1min - Meeting Prince for the first time.

2mins45s - Minneapolis clubs in the late 1970s.

5mins - Sharing the limelight with Prince and being a new face with a fanbase.

8mins - Roller skating at the lake with Prince and Vanity.

10mins45s - Prince's bass playing and musical influences.

15mins30 - Debut gig supporting The Rolling Stones, and Prince regroups.

22mins - Life in the Purple Kingdom, the world of fandom and entertaining the people.

26mins - Staying up late and burning the creative candle at both ends.

 

Episode Transcription

BrownMark YouTube page.

I'm delighted to say that with us today we have Mark Brown. Mark was still a teenager when he joined Prince's band to play bass, as a key member of Prince and the Revolution. An early gig saw him supporting The Rolling Stones, before going on to be part of Prince's 1999, Purple Rain and Parade tours. He left the purple kingdom in the mid 1980s for a solo career with Motown records, before later going back to what he described as a normal life. And Mark is also known for his work with the group Mazarati, and still tours with the Revolution to this day. Last year he documented his formative years in the book Life In The Purple Kingdom. Mark welcome.  

Thank you. Thank you for having me, appreciate it.  

No problem. Can you take us back to meeting Prince for the first time? Did you sense even then that he was a bit different?

# # # # #

Set of tasks
• A. Name the Prince tours that the interview introduction says Mark Brown took part in.
• B. Lay out as a numbered list the stretch of the listing from its start through the line that contains "Identify the document", with blank lines left out.
The listing that follows has no connection to the interview text.

# # # # #

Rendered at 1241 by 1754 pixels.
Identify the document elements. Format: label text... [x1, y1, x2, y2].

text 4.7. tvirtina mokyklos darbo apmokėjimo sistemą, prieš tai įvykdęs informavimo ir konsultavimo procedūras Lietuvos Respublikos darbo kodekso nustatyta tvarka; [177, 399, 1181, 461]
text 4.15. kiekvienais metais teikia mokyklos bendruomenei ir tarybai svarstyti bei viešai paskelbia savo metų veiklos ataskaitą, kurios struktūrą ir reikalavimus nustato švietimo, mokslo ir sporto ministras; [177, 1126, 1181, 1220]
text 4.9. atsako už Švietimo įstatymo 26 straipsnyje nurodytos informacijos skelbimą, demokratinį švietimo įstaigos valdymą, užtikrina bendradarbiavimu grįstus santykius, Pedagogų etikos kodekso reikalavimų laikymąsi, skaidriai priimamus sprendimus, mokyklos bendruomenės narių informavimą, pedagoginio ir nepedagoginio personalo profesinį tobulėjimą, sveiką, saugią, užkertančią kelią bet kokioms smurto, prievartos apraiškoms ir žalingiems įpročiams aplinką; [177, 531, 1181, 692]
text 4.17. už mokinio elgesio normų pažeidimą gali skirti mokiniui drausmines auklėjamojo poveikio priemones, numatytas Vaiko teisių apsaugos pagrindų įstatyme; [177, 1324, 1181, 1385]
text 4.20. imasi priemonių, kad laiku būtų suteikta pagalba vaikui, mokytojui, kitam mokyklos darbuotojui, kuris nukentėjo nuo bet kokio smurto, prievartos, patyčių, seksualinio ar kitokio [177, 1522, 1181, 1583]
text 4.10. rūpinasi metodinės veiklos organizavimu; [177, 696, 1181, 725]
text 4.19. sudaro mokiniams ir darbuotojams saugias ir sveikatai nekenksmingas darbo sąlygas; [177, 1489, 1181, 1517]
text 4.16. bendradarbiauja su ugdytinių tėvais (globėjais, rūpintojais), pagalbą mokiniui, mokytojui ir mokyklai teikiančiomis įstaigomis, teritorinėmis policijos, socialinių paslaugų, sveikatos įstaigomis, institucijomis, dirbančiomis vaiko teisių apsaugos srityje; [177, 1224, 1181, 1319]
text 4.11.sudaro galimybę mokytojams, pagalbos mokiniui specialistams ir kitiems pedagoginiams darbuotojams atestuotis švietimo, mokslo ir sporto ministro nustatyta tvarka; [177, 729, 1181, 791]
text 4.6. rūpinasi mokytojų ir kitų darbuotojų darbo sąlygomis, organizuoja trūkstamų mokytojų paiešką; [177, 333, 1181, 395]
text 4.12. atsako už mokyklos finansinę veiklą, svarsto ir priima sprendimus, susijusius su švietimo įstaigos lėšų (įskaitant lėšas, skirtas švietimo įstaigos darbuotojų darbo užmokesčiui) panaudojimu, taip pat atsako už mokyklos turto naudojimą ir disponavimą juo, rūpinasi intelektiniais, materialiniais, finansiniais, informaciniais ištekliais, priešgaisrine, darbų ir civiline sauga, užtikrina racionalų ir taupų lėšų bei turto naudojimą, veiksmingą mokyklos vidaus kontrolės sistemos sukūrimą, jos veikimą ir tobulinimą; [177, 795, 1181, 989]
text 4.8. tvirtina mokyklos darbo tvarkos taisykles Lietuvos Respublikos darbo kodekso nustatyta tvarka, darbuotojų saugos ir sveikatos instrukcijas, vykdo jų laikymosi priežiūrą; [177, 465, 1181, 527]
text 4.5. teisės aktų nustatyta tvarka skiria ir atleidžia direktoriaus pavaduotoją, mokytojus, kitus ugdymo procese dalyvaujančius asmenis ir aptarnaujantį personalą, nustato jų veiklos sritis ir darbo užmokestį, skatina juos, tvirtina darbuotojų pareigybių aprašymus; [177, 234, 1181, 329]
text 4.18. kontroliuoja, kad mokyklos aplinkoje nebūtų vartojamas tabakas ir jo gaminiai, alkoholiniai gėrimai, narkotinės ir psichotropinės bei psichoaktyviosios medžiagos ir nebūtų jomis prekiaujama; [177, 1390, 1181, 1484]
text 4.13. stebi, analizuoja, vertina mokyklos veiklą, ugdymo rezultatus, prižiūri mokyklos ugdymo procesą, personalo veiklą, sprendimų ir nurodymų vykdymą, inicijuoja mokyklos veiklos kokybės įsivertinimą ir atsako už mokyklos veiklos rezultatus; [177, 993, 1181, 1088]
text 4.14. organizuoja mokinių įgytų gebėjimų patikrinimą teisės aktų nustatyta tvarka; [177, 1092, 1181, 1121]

# # # # #

Answers for the exercise
• A.
1999
Purple Rain
Parade

• B.
1. Rendered at 1241 by 1754 pixels.
2. Identify the document elements. Format: label text... [x1, y1, x2, y2].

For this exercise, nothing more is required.